E só eles sabiam quais eram as cenas e os figurantes.
A gente ficava escondido, filmava o take...
e depois conferia se não havia ninguém olhando.
Se o take tinha saído muito bom, pouca gente olhava para a câmera.
Foi muito complicado! Foi uma loucura!
Também foi um processo em que nossa produtora Maria Ramirez Jou...
colaborou muito para que tudo corresse bem.
Mas foi muito difícil,
porque era um lugar real onde pessoas trabalhavam,
então era incontrolável!
Filmamos num total de 44 dias,
e também tínhamos muito pouco tempo à noite para filmar.
Porque esse lugar...
A maior parte do filme acontece à noite.
Eu escrevi assim pensando que à noite seria mais fácil de filmar,
mas não é bem assim.
O nosso horário era muito curto.
Era mais ou menos das 21h30 às três da madrugada,
porque às três da madrugada já tinha gente trabalhando.
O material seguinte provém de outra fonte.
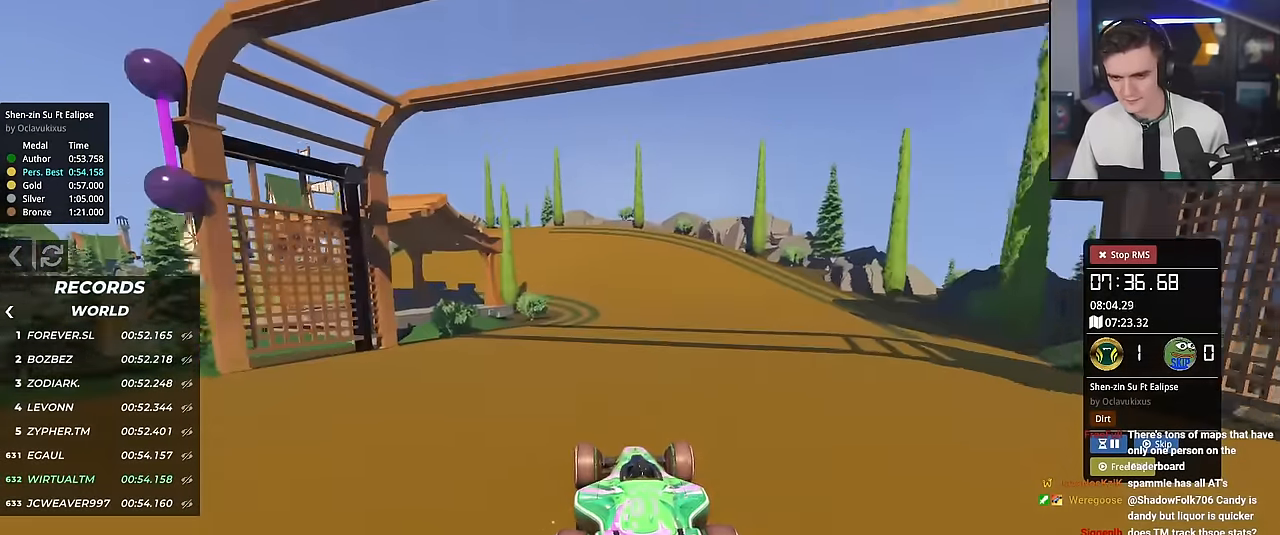
{"keys": ["left", "up"], "events": [[100, "left", "down"]]}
Tivemos que filmar muito rápido e isso também foi bem difícil.
APRENDENDO COM FILMES
Pessoalmente, acho que o que mais me ajudou foi isso: ver filmes.
E, por exemplo... Uma das maneiras como aprendi sobre a narrativa:
Eu era muito fã de Brian DePalma.
Então escolhia uma cena de Brian DePalma...
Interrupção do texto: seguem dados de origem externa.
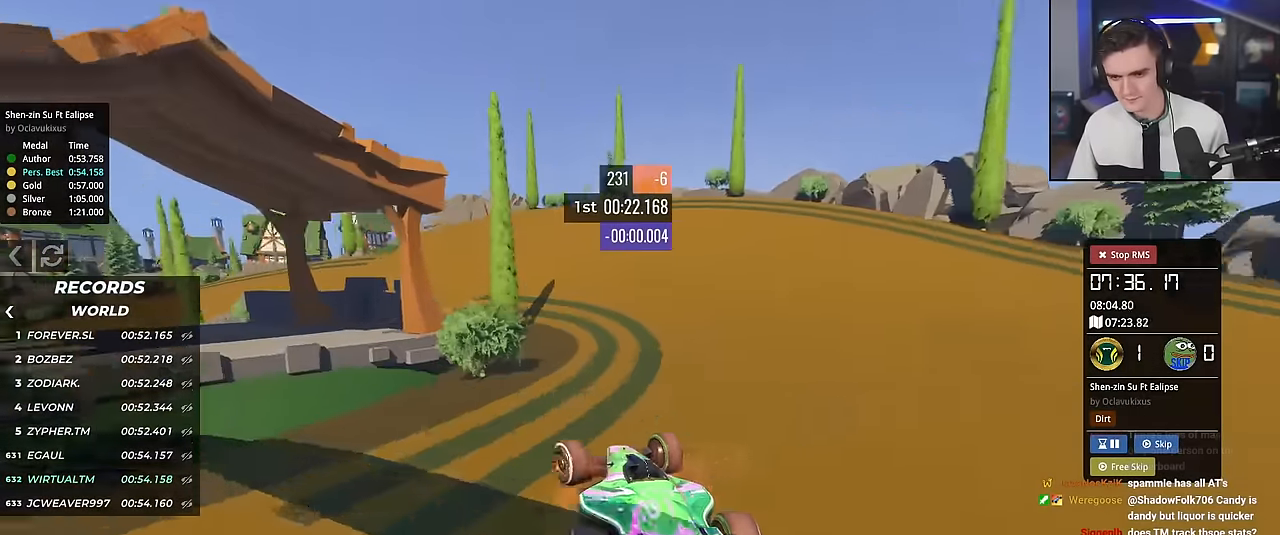
{"keys": ["left", "up"], "events": []}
(Estamos falando do ano de 1985)
Então eu escolhia uma cena, colocava o filme no videocassete...
e eu dava pausa a cada take para desenhar um storyboard.
Dessa maneira, eu sabia quando Brian DePalma usava plano médio, plano geral...
Aqui ele muda do plano geral para um mais fechadinho...
Então, desenhando storyboards, isso me permitiu entender...
como uma pessoa que eu admirava muito...
filmava uma cena que eu gostava.
Ou de Scorsese, dos Irmãos Coen, do Tarantino,
do Coppola, Almodóvar, Iñarritu...
Uma quantidade de diretores que, digamos, me permitiram...
entender... Cada um representava uma linha...
ou uma maneira de fazer cinema,
ou de ver o mundo através de seus filmes.
Gosto muito de Carlos Diegues,
Fernando Meirelles, Campanella...
Gosto muito de Lombardo, do Peru.
Walter Salles. Tem muitos diretores que me marcaram...
Glauber Rocha, também!
Ou seja, muitos diretores que marcaram um "antes e depois" do cinema...
por sua maneira de contar histórias.
ORÇAMENTO
Nas filmagens nós gastamos mais ou menos 120 mil dólares.
E o filme...
Com o primeiro corte terminado,
com montagem e tudo, custou cerca de 200 mil dólares.
E depois fomos fazer a pós- produção fora do nosso país,
porque não havia bons profissionais para fazer a pós no Paraguai.
E então surgiu a possibilidade de apresentar o projeto...
no "Cine en Construccion" do Festival de San Sebastián,
onde eles se encarregam de toda a pós do vencedor do prêmio.
Então nós apresentamos o projeto, competimos com outros 70 filmes,
fomos selecionados entre os seis finalistas...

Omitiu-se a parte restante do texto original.